Exercise inputs below:

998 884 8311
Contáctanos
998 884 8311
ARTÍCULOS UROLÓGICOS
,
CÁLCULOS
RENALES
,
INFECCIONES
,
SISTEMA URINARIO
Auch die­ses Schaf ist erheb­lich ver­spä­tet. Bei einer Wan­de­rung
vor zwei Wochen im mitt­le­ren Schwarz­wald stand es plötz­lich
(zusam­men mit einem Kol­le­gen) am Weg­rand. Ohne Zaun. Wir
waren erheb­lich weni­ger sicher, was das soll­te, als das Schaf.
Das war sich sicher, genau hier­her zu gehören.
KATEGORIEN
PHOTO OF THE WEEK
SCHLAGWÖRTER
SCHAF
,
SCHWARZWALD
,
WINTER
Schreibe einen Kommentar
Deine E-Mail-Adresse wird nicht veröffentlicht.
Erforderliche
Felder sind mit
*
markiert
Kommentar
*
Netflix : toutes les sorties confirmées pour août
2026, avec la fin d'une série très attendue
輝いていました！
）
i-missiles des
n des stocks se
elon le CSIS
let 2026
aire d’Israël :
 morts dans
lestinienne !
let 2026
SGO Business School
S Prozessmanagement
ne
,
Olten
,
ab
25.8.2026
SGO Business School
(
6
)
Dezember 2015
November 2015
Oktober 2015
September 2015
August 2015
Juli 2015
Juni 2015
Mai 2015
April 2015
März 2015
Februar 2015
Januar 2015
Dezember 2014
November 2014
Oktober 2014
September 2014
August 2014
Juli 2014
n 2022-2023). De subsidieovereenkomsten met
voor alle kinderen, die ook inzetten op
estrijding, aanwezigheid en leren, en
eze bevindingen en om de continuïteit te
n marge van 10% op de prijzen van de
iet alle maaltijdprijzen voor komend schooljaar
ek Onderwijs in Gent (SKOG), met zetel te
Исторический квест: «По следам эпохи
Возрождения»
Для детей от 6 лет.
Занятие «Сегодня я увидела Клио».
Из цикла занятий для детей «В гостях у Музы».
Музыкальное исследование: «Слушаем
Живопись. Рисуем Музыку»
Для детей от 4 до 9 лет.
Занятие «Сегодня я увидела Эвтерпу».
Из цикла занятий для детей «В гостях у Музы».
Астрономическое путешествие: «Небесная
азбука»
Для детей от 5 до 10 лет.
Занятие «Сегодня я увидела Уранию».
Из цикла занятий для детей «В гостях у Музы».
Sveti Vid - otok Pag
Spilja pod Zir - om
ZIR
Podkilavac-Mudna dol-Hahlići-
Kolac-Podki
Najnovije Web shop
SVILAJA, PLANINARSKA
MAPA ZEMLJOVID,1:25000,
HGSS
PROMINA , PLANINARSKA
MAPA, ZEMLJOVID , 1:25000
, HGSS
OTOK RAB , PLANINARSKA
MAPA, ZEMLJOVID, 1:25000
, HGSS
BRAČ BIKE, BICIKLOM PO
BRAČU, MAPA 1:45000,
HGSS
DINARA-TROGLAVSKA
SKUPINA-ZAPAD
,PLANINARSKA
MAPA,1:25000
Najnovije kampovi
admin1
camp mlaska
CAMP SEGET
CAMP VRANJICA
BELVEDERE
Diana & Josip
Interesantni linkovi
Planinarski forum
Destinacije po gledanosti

End of Exercise inputs.

** Exercise instructions **
Copy the material above, keeping every line exactly as it stands.

** Expected answer **
998 884 8311
Contáctanos
998 884 8311
ARTÍCULOS UROLÓGICOS
,
CÁLCULOS
RENALES
,
INFECCIONES
,
SISTEMA URINARIO
Auch die­ses Schaf ist erheb­lich ver­spä­tet. Bei einer Wan­de­rung
vor zwei Wochen im mitt­le­ren Schwarz­wald stand es plötz­lich
(zusam­men mit einem Kol­le­gen) am Weg­rand. Ohne Zaun. Wir
waren erheb­lich weni­ger sicher, was das soll­te, als das Schaf.
Das war sich sicher, genau hier­her zu gehören.
KATEGORIEN
PHOTO OF THE WEEK
SCHLAGWÖRTER
SCHAF
,
SCHWARZWALD
,
WINTER
Schreibe einen Kommentar
Deine E-Mail-Adresse wird nicht veröffentlicht.
Erforderliche
Felder sind mit
*
markiert
Kommentar
*
Netflix : toutes les sorties confirmées pour août
2026, avec la fin d'une série très attendue
輝いていました！
）
i-missiles des
n des stocks se
elon le CSIS
let 2026
aire d’Israël :
 morts dans
lestinienne !
let 2026
SGO Business School
S Prozessmanagement
ne
,
Olten
,
ab
25.8.2026
SGO Business School
(
6
)
Dezember 2015
November 2015
Oktober 2015
September 2015
August 2015
Juli 2015
Juni 2015
Mai 2015
April 2015
März 2015
Februar 2015
Januar 2015
Dezember 2014
November 2014
Oktober 2014
September 2014
August 2014
Juli 2014
n 2022-2023). De subsidieovereenkomsten met
voor alle kinderen, die ook inzetten op
estrijding, aanwezigheid en leren, en
eze bevindingen en om de continuïteit te
n marge van 10% op de prijzen van de
iet alle maaltijdprijzen voor komend schooljaar
ek Onderwijs in Gent (SKOG), met zetel te
Исторический квест: «По следам эпохи
Возрождения»
Для детей от 6 лет.
Занятие «Сегодня я увидела Клио».
Из цикла занятий для детей «В гостях у Музы».
Музыкальное исследование: «Слушаем
Живопись. Рисуем Музыку»
Для детей от 4 до 9 лет.
Занятие «Сегодня я увидела Эвтерпу».
Из цикла занятий для детей «В гостях у Музы».
Астрономическое путешествие: «Небесная
азбука»
Для детей от 5 до 10 лет.
Занятие «Сегодня я увидела Уранию».
Из цикла занятий для детей «В гостях у Музы».
Sveti Vid - otok Pag
Spilja pod Zir - om
ZIR
Podkilavac-Mudna dol-Hahlići-
Kolac-Podki
Najnovije Web shop
SVILAJA, PLANINARSKA
MAPA ZEMLJOVID,1:25000,
HGSS
PROMINA , PLANINARSKA
MAPA, ZEMLJOVID , 1:25000
, HGSS
OTOK RAB , PLANINARSKA
MAPA, ZEMLJOVID, 1:25000
, HGSS
BRAČ BIKE, BICIKLOM PO
BRAČU, MAPA 1:45000,
HGSS
DINARA-TROGLAVSKA
SKUPINA-ZAPAD
,PLANINARSKA
MAPA,1:25000
Najnovije kampovi
admin1
camp mlaska
CAMP SEGET
CAMP VRANJICA
BELVEDERE
Diana & Josip
Interesantni linkovi
Planinarski forum
Destinacije po gledanosti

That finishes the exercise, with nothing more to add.